Sarah stopped and pointed. "There's River Dog."
Following the line of her finger, Max spotted the shaman seated cross-legged on a blanket facing the rising sun. The shaman wore traditional dress, complete with symbols painted on his chest, arms, and face.
Unease rattled through Max's mind. "Is something wrong with him?" he asked the girl.
Sarah wrinkled her face as she watched the shaman. "I don't know. He hasn't told me anything was wrong."
"Why did he send for me?" Max asked.
The speckled hound whined for the girl's attention.
"I don't know." Sarah knelt and took the hound's muzzle in her hands. The animal ceased whining and lapped at her face. "Our stories, the legends of the People, often say that two people who are incomplete, each with his or her own problems, often find ways to help each other." She stood. "I can see that you have problems of your own. Maybe that was what River Dog was thinking when he sent for you. I hope it's true."
Me too, Max said. One of the avenues he'd intended to explore to help him find his son had been the Mesaliko shaman. He just hadn't known how River Dog was going to do that, and he hadn't been ready to tell the shaman what was going on. River Dog had helped them discover the healing stones, and Nacedo after a fashion, but he hadn't been entirely supportive either. River Dog's comments to Liz had shown that. Still, the shaman had helped when Michael had gotten sick.
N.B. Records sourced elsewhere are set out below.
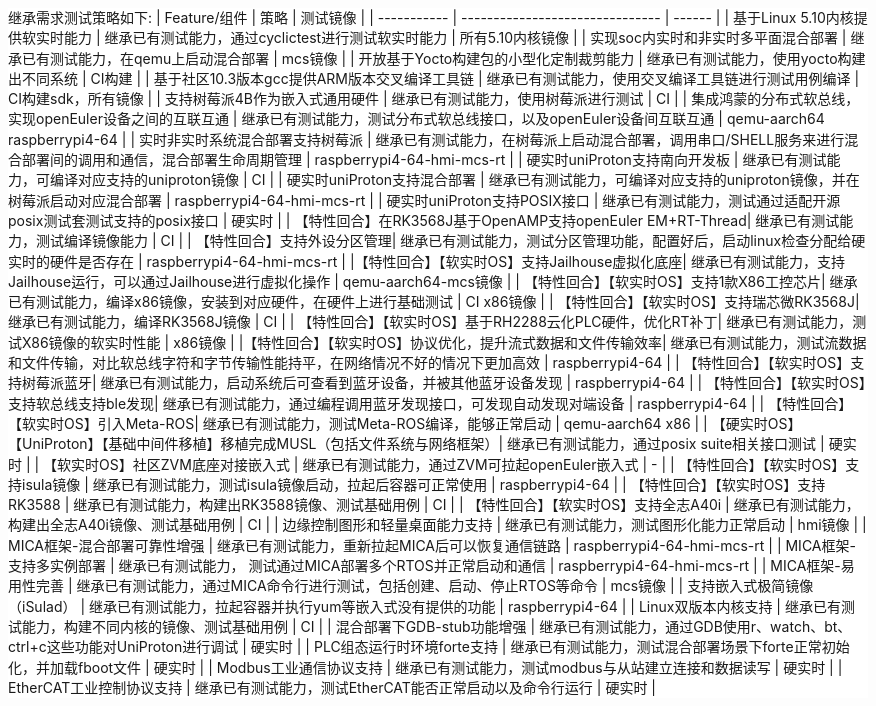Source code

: 继承需求测试策略如下:
| Feature/组件 |  策略                           |  测试镜像  |
| ----------- | ------------------------------- | ------ |
| 基于Linux 5.10内核提供软实时能力 | 继承已有测试能力，通过cyclictest进行测试软实时能力 | 所有5.10内核镜像 |
| 实现soc内实时和非实时多平面混合部署 | 继承已有测试能力，在qemu上启动混合部署  | mcs镜像 |
| 开放基于Yocto构建包的小型化定制裁剪能力  | 继承已有测试能力，使用yocto构建出不同系统 | CI构建  |
| 基于社区10.3版本gcc提供ARM版本交叉编译工具链  | 继承已有测试能力，使用交叉编译工具链进行测试用例编译 | CI构建sdk，所有镜像  |
| 支持树莓派4B作为嵌入式通用硬件 | 继承已有测试能力，使用树莓派进行测试 | CI |
| 集成鸿蒙的分布式软总线，实现openEuler设备之间的互联互通 | 继承已有测试能力，测试分布式软总线接口，以及openEuler设备间互联互通 |  qemu-aarch64 raspberrypi4-64 |
| 实时非实时系统混合部署支持树莓派 | 继承已有测试能力，在树莓派上启动混合部署，调用串口/SHELL服务来进行混合部署间的调用和通信，混合部署生命周期管理 | raspberrypi4-64-hmi-mcs-rt |
| 硬实时uniProton支持南向开发板  | 继承已有测试能力，可编译对应支持的uniproton镜像 | CI |
| 硬实时uniProton支持混合部署  | 继承已有测试能力，可编译对应支持的uniproton镜像，并在树莓派启动对应混合部署 | raspberrypi4-64-hmi-mcs-rt  |
| 硬实时uniProton支持POSIX接口 | 继承已有测试能力，测试通过适配开源posix测试套测试支持的posix接口 | 硬实时 |
| 【特性回合】在RK3568J基于OpenAMP支持openEuler EM+RT-Thread| 继承已有测试能力，测试编译镜像能力 | CI |
| 【特性回合】支持外设分区管理|  继承已有测试能力，测试分区管理功能，配置好后，启动linux检查分配给硬实时的硬件是否存在 |   raspberrypi4-64-hmi-mcs-rt  |
|【特性回合】【软实时OS】支持Jailhouse虚拟化底座|  继承已有测试能力，支持Jailhouse运行，可以通过Jailhouse进行虚拟化操作 |  qemu-aarch64-mcs镜像   |
| 【特性回合】【软实时OS】支持1款X86工控芯片|  继承已有测试能力，编译x86镜像，安装到对应硬件，在硬件上进行基础测试 | CI x86镜像 | 
| 【特性回合】【软实时OS】支持瑞芯微RK3568J|  继承已有测试能力，编译RK3568J镜像 |  CI |
| 【特性回合】【软实时OS】基于RH2288云化PLC硬件，优化RT补丁|  继承已有测试能力，测试X86镜像的软实时性能 | x86镜像 | 
|【特性回合】【软实时OS】协议优化，提升流式数据和文件传输效率|  继承已有测试能力，测试流数据和文件传输，对比软总线字符和字节传输性能持平，在网络情况不好的情况下更加高效 | raspberrypi4-64 | 
| 【特性回合】【软实时OS】支持树莓派蓝牙|  继承已有测试能力，启动系统后可查看到蓝牙设备，并被其他蓝牙设备发现 | raspberrypi4-64 | 
| 【特性回合】【软实时OS】支持软总线支持ble发现|  继承已有测试能力，通过编程调用蓝牙发现接口，可发现自动发现对端设备 | raspberrypi4-64 | 
| 【特性回合】【软实时OS】引入Meta-ROS|  继承已有测试能力，测试Meta-ROS编译，能够正常启动 |  qemu-aarch64 x86 | 
| 【硬实时OS】【UniProton】【基础中间件移植】移植完成MUSL（包括文件系统与网络框架）|  继承已有测试能力，通过posix suite相关接口测试 | 硬实时 |
| 【软实时OS】社区ZVM底座对接嵌入式 |  继承已有测试能力，通过ZVM可拉起openEuler嵌入式 | - |
| 【特性回合】【软实时OS】支持isula镜像  |  继承已有测试能力，测试isula镜像启动，拉起后容器可正常使用 | raspberrypi4-64 |
| 【特性回合】【软实时OS】支持RK3588  |  继承已有测试能力，构建出RK3588镜像、测试基础用例 | CI |
| 【特性回合】【软实时OS】支持全志A40i  |  继承已有测试能力，构建出全志A40i镜像、测试基础用例 | CI |
| 边缘控制图形和轻量桌面能力支持  |   继承已有测试能力，测试图形化能力正常启动 | hmi镜像 |
| MICA框架-混合部署可靠性增强  |   继承已有测试能力，重新拉起MICA后可以恢复通信链路 | raspberrypi4-64-hmi-mcs-rt |
| MICA框架-支持多实例部署  |  继承已有测试能力， 测试通过MICA部署多个RTOS并正常启动和通信 | raspberrypi4-64-hmi-mcs-rt |
| MICA框架-易用性完善  | 继承已有测试能力，通过MICA命令行进行测试，包括创建、启动、停止RTOS等命令 | mcs镜像 |
| 支持嵌入式极简镜像（iSulad） | 继承已有测试能力，拉起容器并执行yum等嵌入式没有提供的功能 | raspberrypi4-64 |
| Linux双版本内核支持  | 继承已有测试能力，构建不同内核的镜像、测试基础用例 | CI |
| 混合部署下GDB-stub功能增强  | 继承已有测试能力，通过GDB使用r、watch、bt、ctrl+c这些功能对UniProton进行调试 | 硬实时 |
| PLC组态运行时环境forte支持 | 继承已有测试能力，测试混合部署场景下forte正常初始化，并加载fboot文件 | 硬实时 |
| Modbus工业通信协议支持  | 继承已有测试能力，测试modbus与从站建立连接和数据读写 | 硬实时 |
| EtherCAT工业控制协议支持  | 继承已有测试能力，测试EtherCAT能否正常启动以及命令行运行 | 硬实时 |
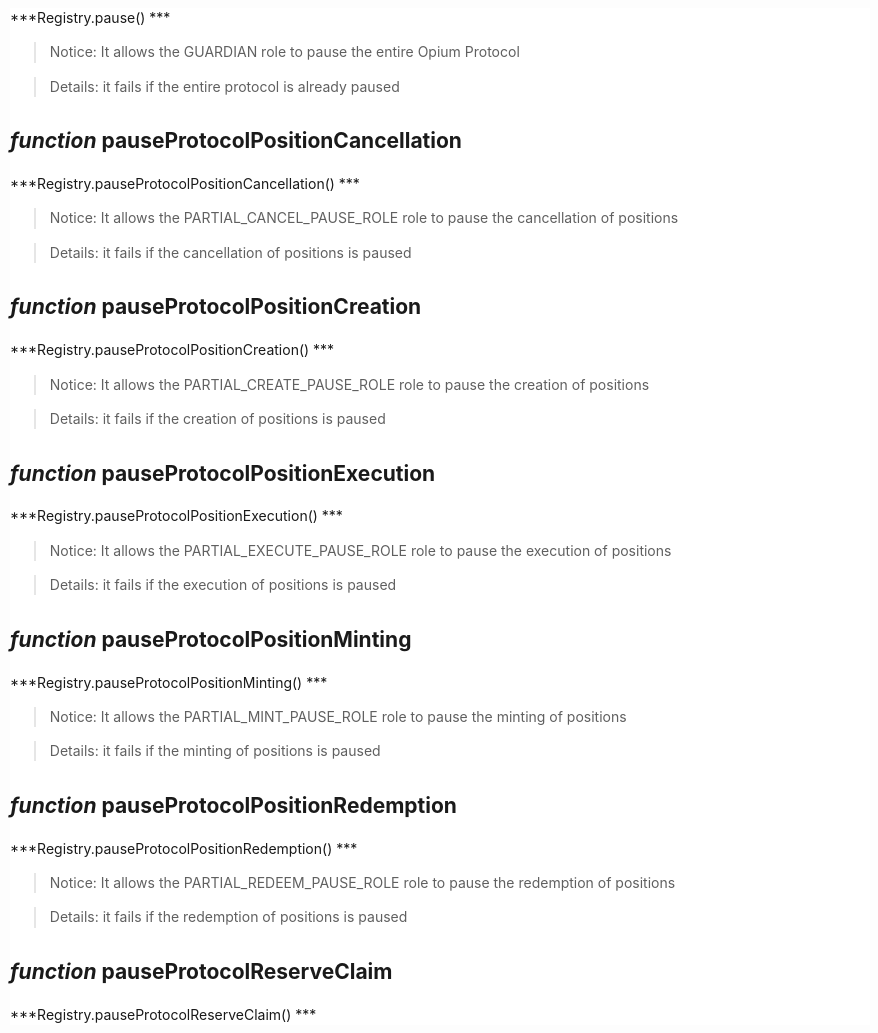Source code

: ***Registry.pause() ***

> Notice: It allows the GUARDIAN role to pause the entire Opium Protocol

> Details: it fails if the entire protocol is already paused



## *function* pauseProtocolPositionCancellation

***Registry.pauseProtocolPositionCancellation() ***

> Notice: It allows the PARTIAL_CANCEL_PAUSE_ROLE role to pause the cancellation of positions

> Details: it fails if the cancellation of positions is paused



## *function* pauseProtocolPositionCreation

***Registry.pauseProtocolPositionCreation() ***

> Notice: It allows the PARTIAL_CREATE_PAUSE_ROLE role to pause the creation of positions

> Details: it fails if the creation of positions is paused



## *function* pauseProtocolPositionExecution

***Registry.pauseProtocolPositionExecution() ***

> Notice: It allows the PARTIAL_EXECUTE_PAUSE_ROLE role to pause the execution of positions

> Details: it fails if the execution of positions is paused



## *function* pauseProtocolPositionMinting

***Registry.pauseProtocolPositionMinting() ***

> Notice: It allows the PARTIAL_MINT_PAUSE_ROLE role to pause the minting of positions

> Details: it fails if the minting of positions is paused



## *function* pauseProtocolPositionRedemption

***Registry.pauseProtocolPositionRedemption() ***

> Notice: It allows the PARTIAL_REDEEM_PAUSE_ROLE role to pause the redemption of positions

> Details: it fails if the redemption of positions is paused



## *function* pauseProtocolReserveClaim

***Registry.pauseProtocolReserveClaim() ***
Max turned back to the girl, intending to thank her. Instead he saw Sarah halfway down the hillside with the speckled hound at her side.
Resolutely, Max turned back to the shaman and crossed the ridgeline. His shoes crunched through the baked surface of the hillside.
Only a few feet from the shaman quick movement darted through rocks and small, barrel-shaped pear cacti. Max tried to track the movement, catching a glimpse of a silvery blur that disappeared into the cracked earth.